**** DATASET RECORDS ****

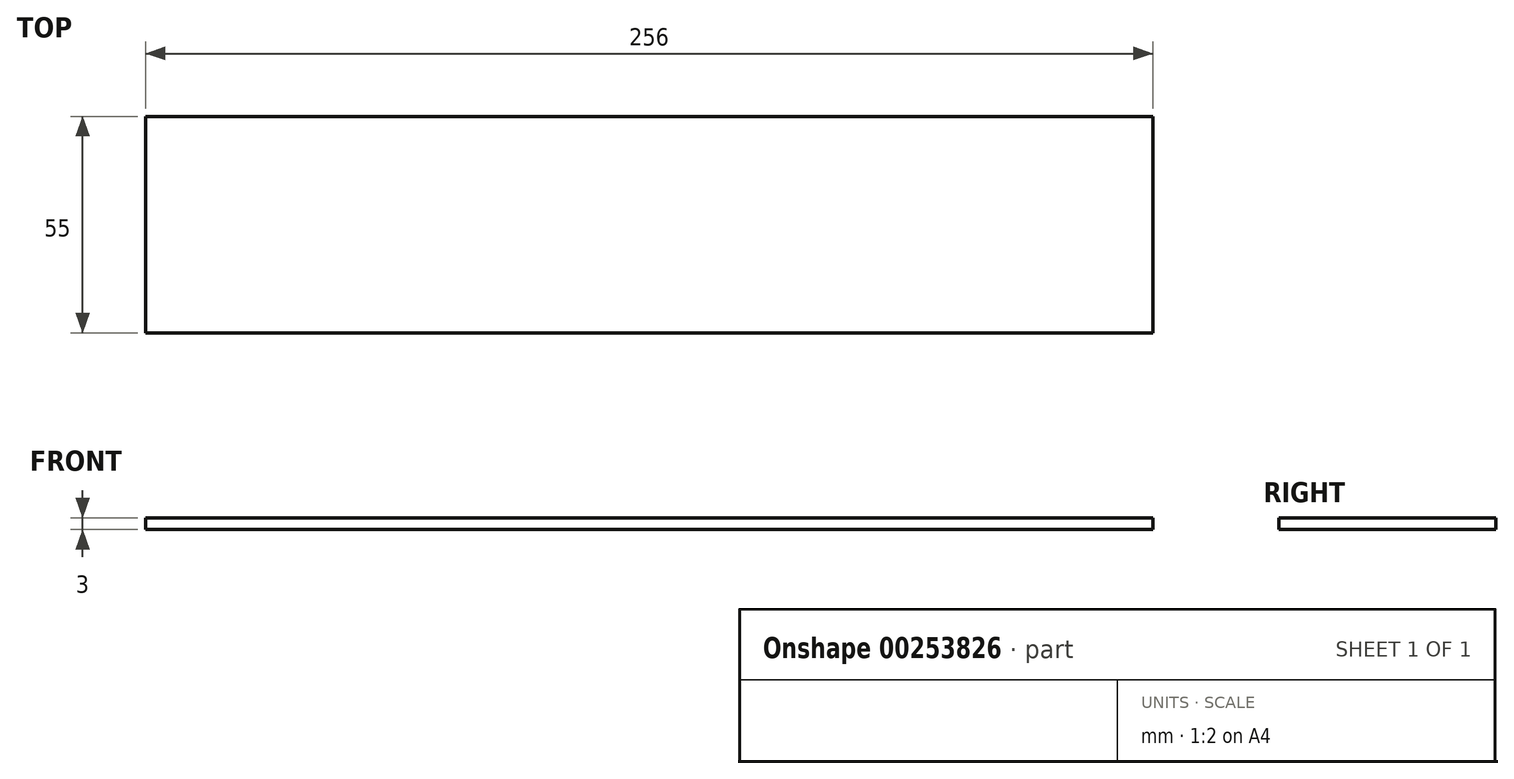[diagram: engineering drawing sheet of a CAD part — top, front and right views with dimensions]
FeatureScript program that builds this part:
annotation { "Feature Type Name" : "Feature", "Feature Type Description" : "" }
export const myFeature = defineFeature(function(context is Context, id is Id, definition is map)
    precondition{}
    {
        {
            var Q0;
            Q0=qCreatedBy(makeId("Top.planeOp"),FACE);
            var sketch = newSketch(context, id + "F0", { "sketchPlane" : qUnion([Q0])});
            skLineSegment(sketch, "E0", {"start": v(125, -27.5) * mm, "end": v(-125, -27.5) * mm});
            skLineSegment(sketch, "E1", {"start": v(-125, -27.5) * mm, "end": v(-125, 27.5) * mm});
            skLineSegment(sketch, "E2", {"start": v(-125, 27.5) * mm, "end": v(125, 27.5) * mm});
            skLineSegment(sketch, "E3", {"start": v(131, 27.5) * mm, "end": v(131, -27.5) * mm});
            skLineSegment(sketch, "E4", {"start": v(125, 27.5) * mm, "end": v(131, 27.5) * mm});
            skLineSegment(sketch, "E5", {"start": v(125, -27.5) * mm, "end": v(131, -27.5) * mm});
            skSolve(sketch);
        }
        {
            var Q0;
            Q0=makeQuery(id+"F0.imprint","IMPRINT",FACE,{"disambiguationData":[TD([[makeQuery(id+"F0.imprint","IMPRINT",EDGE,{"derivedFrom":sQuery(id+"F0.wireOp",EDGE,"E0")}),-1.0]])]});
            extrude(context, id + "F1", {"entities" : qUnion([Q0]), "depth" : 3 * mm});
        }
    });
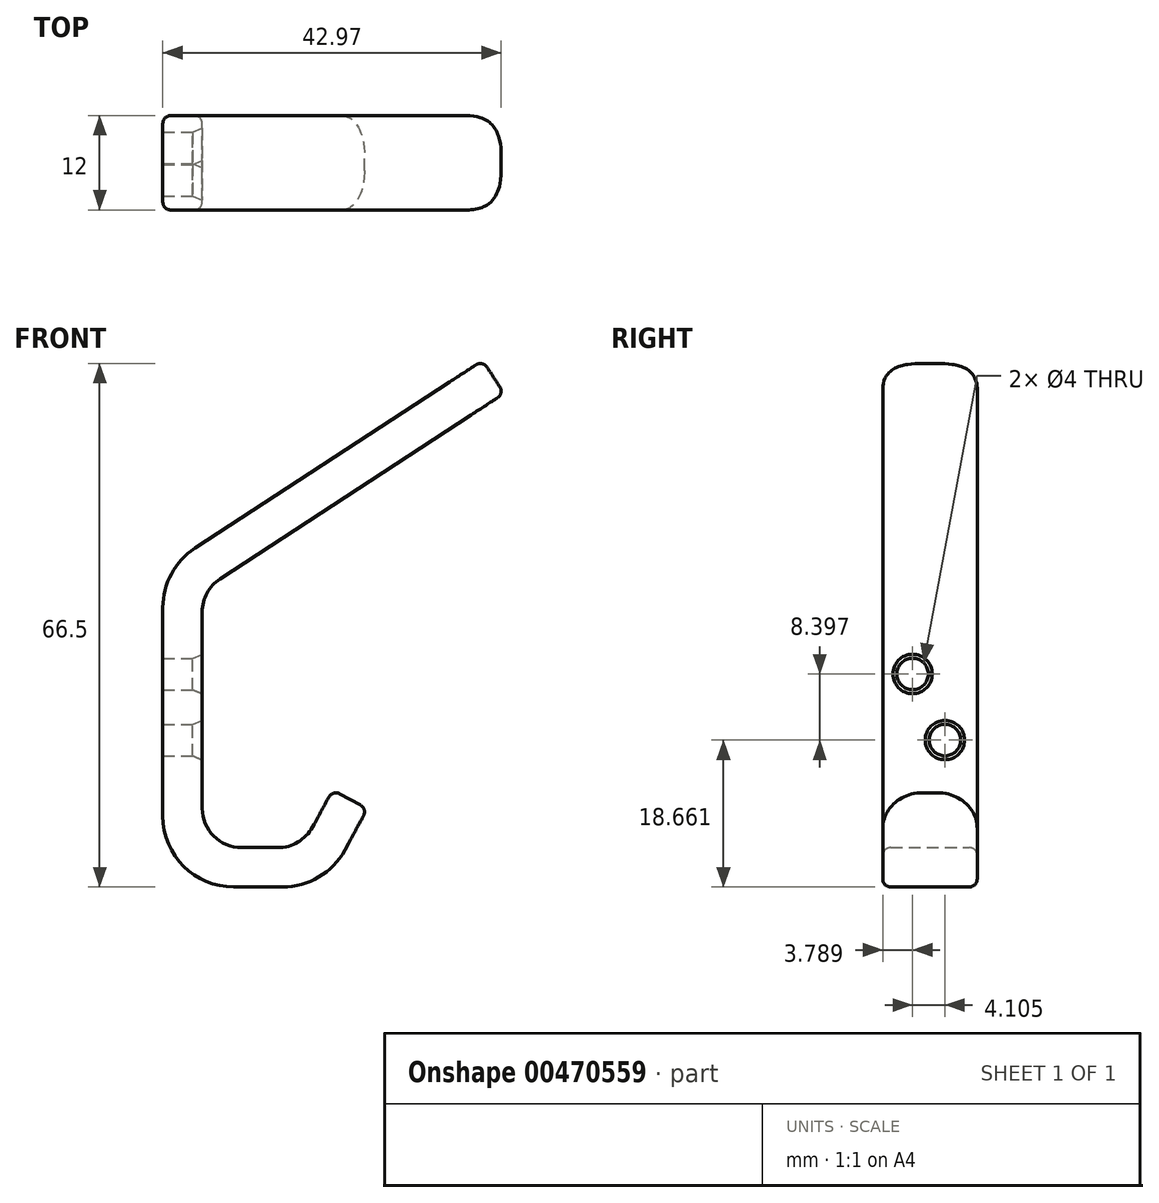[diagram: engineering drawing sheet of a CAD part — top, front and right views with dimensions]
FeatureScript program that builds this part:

****

WHAT TO PRODUCE: Rewrite the lines of all the items above, leaving out the pictures and changing "builds" to "generates" with nothing else altered.

FINAL RESULT:
[diagram: engineering drawing sheet of a CAD part — top, front and right views with dimensions]
FeatureScript program that generates this part:
annotation { "Feature Type Name" : "Feature", "Feature Type Description" : "" }
export const myFeature = defineFeature(function(context is Context, id is Id, definition is map)
    precondition{}
    {
        {
            var Q0;
            Q0=qCreatedBy(makeId("Top.planeOp"),FACE);
            var sketch = newSketch(context, id + "F0", { "sketchPlane" : qUnion([Q0])});
            skLineSegment(sketch, "E0", {"start": v(125, -27.5) * mm, "end": v(-125, -27.5) * mm});
            skLineSegment(sketch, "E1", {"start": v(-125, -27.5) * mm, "end": v(-125, 27.5) * mm});
            skLineSegment(sketch, "E2", {"start": v(-125, 27.5) * mm, "end": v(125, 27.5) * mm});
            skLineSegment(sketch, "E3", {"start": v(131, 27.5) * mm, "end": v(131, -27.5) * mm});
            skLineSegment(sketch, "E4", {"start": v(125, 27.5) * mm, "end": v(131, 27.5) * mm});
            skLineSegment(sketch, "E5", {"start": v(125, -27.5) * mm, "end": v(131, -27.5) * mm});
            skSolve(sketch);
        }
        {
            var Q0;
            Q0=makeQuery(id+"F0.imprint","IMPRINT",FACE,{"disambiguationData":[TD([[makeQuery(id+"F0.imprint","IMPRINT",EDGE,{"derivedFrom":sQuery(id+"F0.wireOp",EDGE,"E0")}),-1.0]])]});
            extrude(context, id + "F1", {"entities" : qUnion([Q0]), "depth" : 3 * mm});
        }
    });
[diagram: engineering drawing sheet of a CAD part — top, front and right views with dimensions]
FeatureScript program that generates this part:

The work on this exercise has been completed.